Another one of the reading assignments by Andrea Smith is titled “Queering Society” and insists that Native Americans did not have a “gendered” society before the arrival of Europeans. Instead, she said Europeans imposed gender on the natives to dominate them.

“Because we have not challenged our society's sexist hierarchy (which, as I have explained, fundamentally privileges maleness and presumes heterosexuality), we have deeply internalized the notion that social hierarchy is natural and inevitable, thus undermining our ability to create movements for social change that do not replicate the structures of domination that we seek to eradicate,” she wrote. “Whether it is the neocolonial middle managers of the nonprofit industrial complex or the revolutionary vanguard elite, the assumption is that patriarchs of any gender are required to manage and police the revolutionary family.
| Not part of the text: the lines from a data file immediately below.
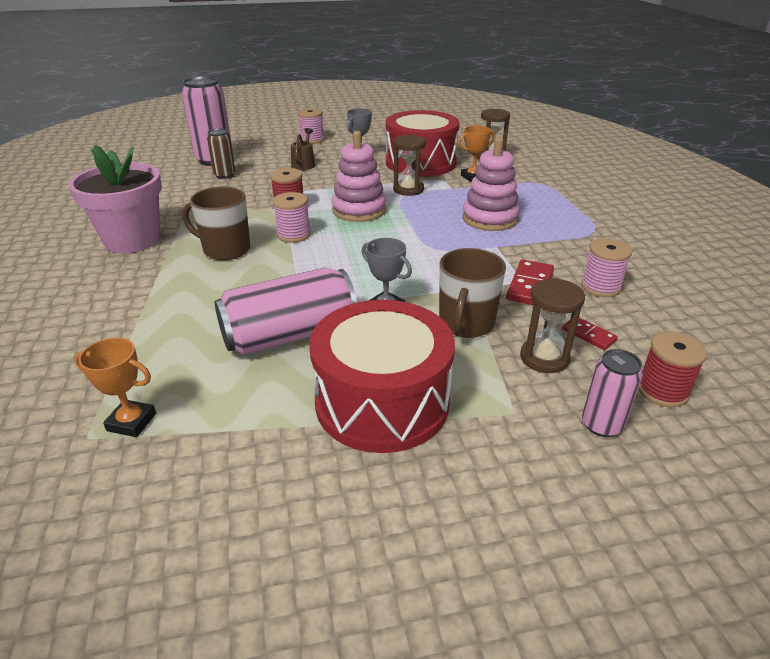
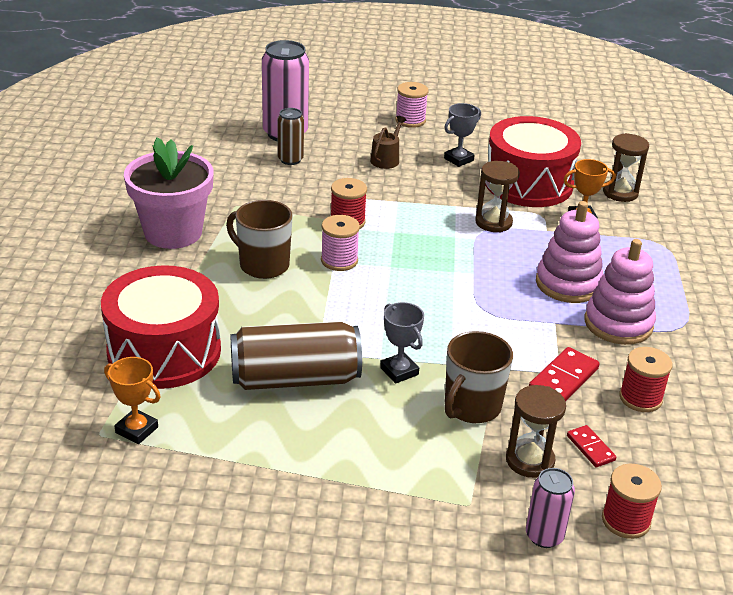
camera: 15 degrees right, 0 degrees up
pink can [215,268,357,355] -> brown can [231,321,362,390]
red drum [310,300,455,453] -> red drum moved to [101,265,221,389]
pink stacking toy [332,131,386,222] -> pink stacking toy moved to [584,239,656,345]
pink spool [581,238,632,297] -> red spool [619,347,673,412]

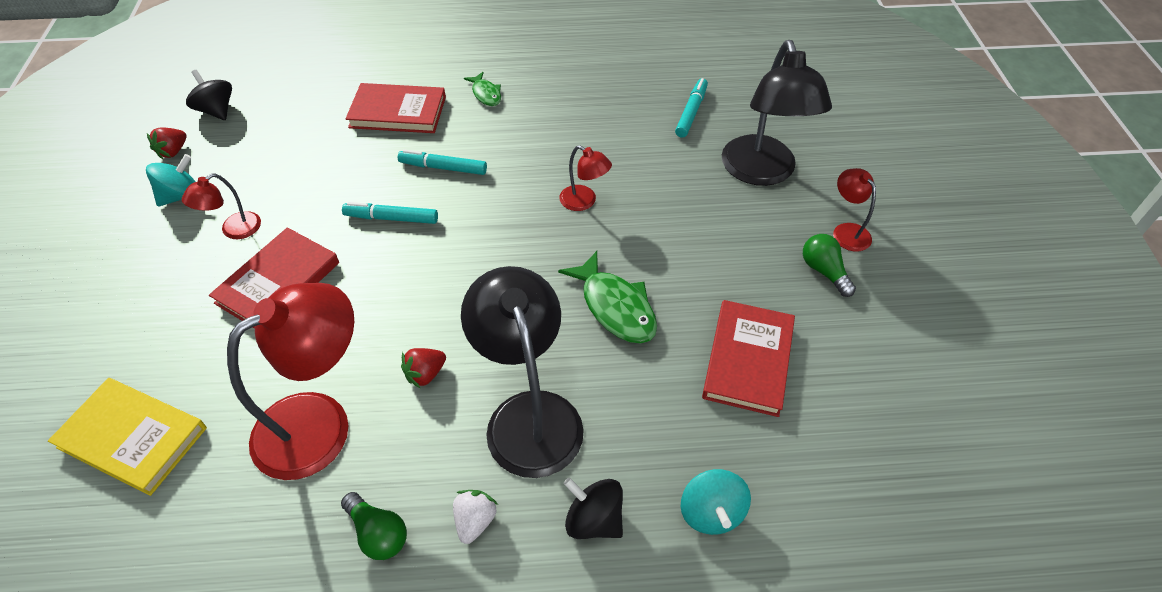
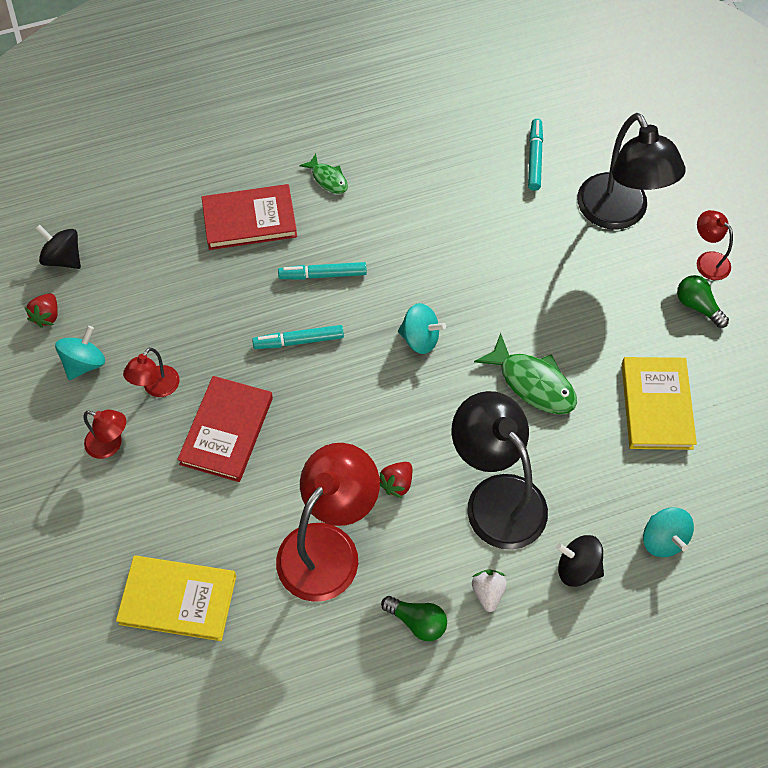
camera: 15 degrees left, 10 degrees up
red lamp [560,145,612,211] -> red lamp moved to [84,410,126,459]
red book [702,300,795,417] -> yellow book [622,357,697,450]
none -> turquoise spinning top [398,303,446,354]

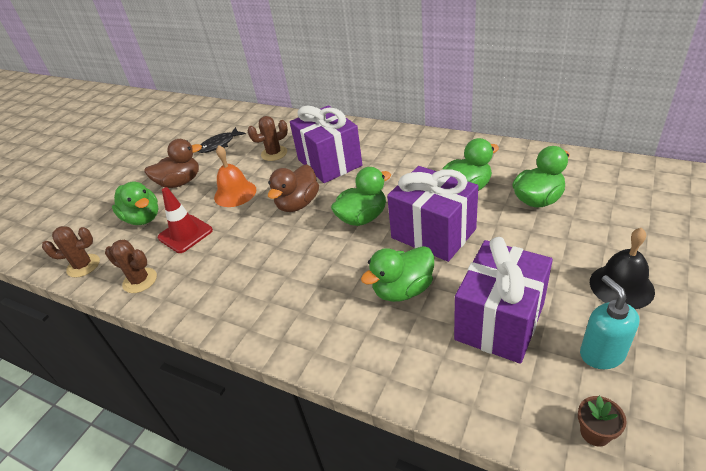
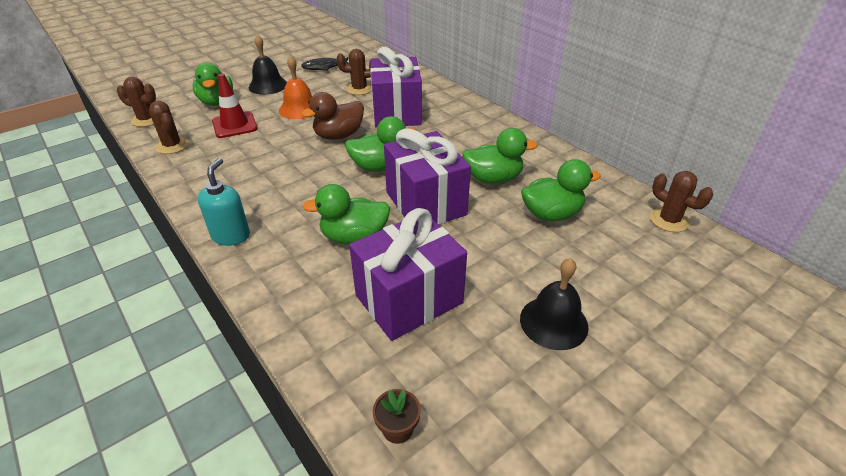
camera: 20 degrees right, 0 degrees up
brown duck [144,139,202,188] -> black bell [248,35,287,95]
turquoise soap dispenser [580,275,639,369] -> turquoise soap dispenser moved to [198,158,250,246]
none -> brown cactus [650,171,713,232]

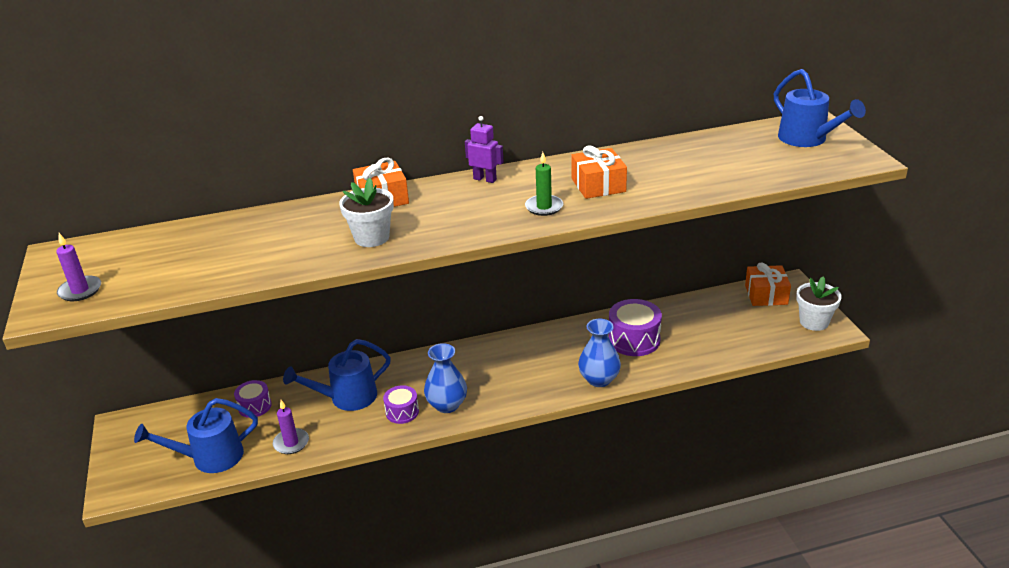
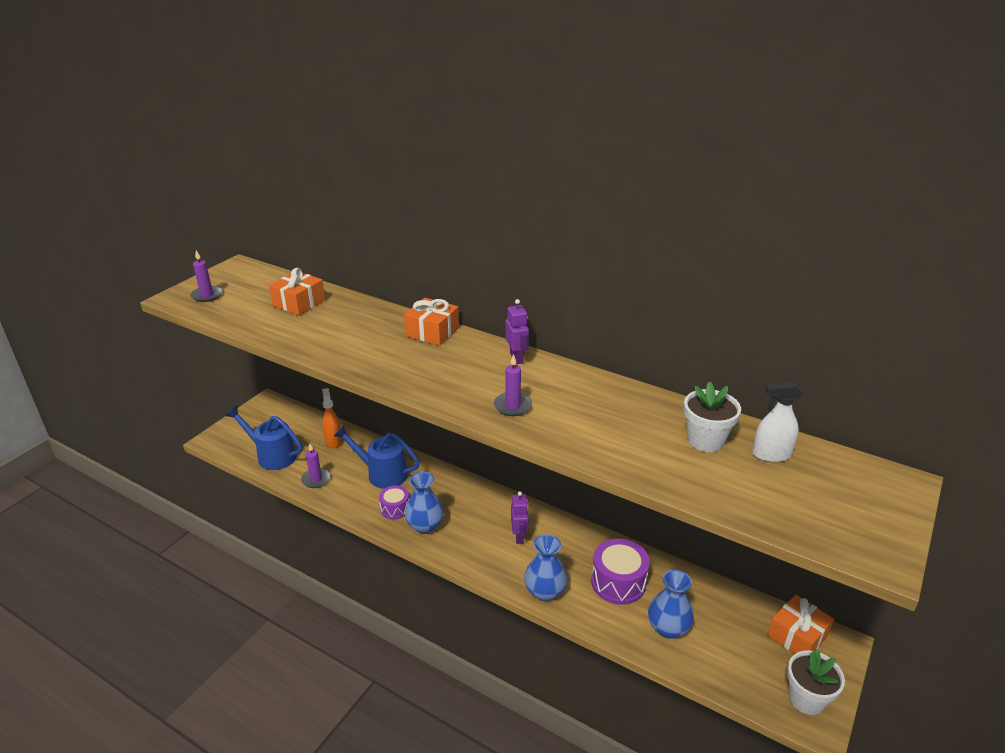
camera: 45 degrees right, 0 degrees up
purple drum [234,380,271,418] -> orange spray bottle [322,388,342,448]
white flower pot [339,178,394,247] -> white flower pot moved to [684,382,741,452]
green candle [525,152,563,216] -> purple candle [494,354,532,416]
orange gift [571,145,627,199] -> orange gift moved to [269,268,325,316]
blue watering can [774,69,866,147] -> none
none -> purple robot [511,491,528,544]
none -> blue vase [648,569,694,639]
none -> white spray bottle [752,382,803,462]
Any liberation struggle that does not challenge heteronormativity cannot substantially challenge colonialism or white supremacy.”

In an assigned video from Big Think, Judith Butler calls gender norms “violent” and insists that gender is a matter of behavior as opposed to biology. 

“We act as if that being of a man or being of a woman is actually an internal reality, something that is simply true about us, a fact about us,” Butler said. “Actually, it's a phenomenon that's being produced all the time and reproduced all the time. To say gender is performative is to say that nobody really is a gender from the start."

But this Women’s Studies course isn’t just about women (or even just about people who think they’re women). Students are assigned an entire module on masculinity and men. However, in that module, assignments feature men who reaffirm the idea “there’s a difference between sex and gender” and suggest a “new” form of masculinity that embraces more feminine characteristics.

“A person's sex is what they were born with,” said Jackson Katz in a video assigned to the students. “A person's gender is characteristics that society assigns to people. It's always changing ... When we talk about men and men acting badly, it's not just individuals who burst out on our own. We're products of social systems.”

The first person featured in an article by Nora Camplan-Bricker titled “Voices of the New Masculinity” is a “comedian pushing wokeness forward with jokes.” 

Many of the featured “voices” aren’t even men, and it even touts Australian comedian Hannah Gadsby, who called Netflix an “amoral algorithm cult” for refusing to cancel Dave Chappelle. 

You can read the full course curriculum here:

According to both McKnight's syllabus, the introductory to women's studies course examines "the roles of women in patriarchal society, with emphasis on how factors such as race, class, gender and sexuality contribute to the oppression of women and ways they can be challenged through feminist critical practices."

Earlier this year, one of UA's campus newspapers accused the class of selling students a textbook that consisted entirely of links to sources they could have accessed for free. In fact, 97% of the e-textbook and courseware students of the class were required to purchase was freely accessible online. The remaining 3% are articles UA students can access through the university's library.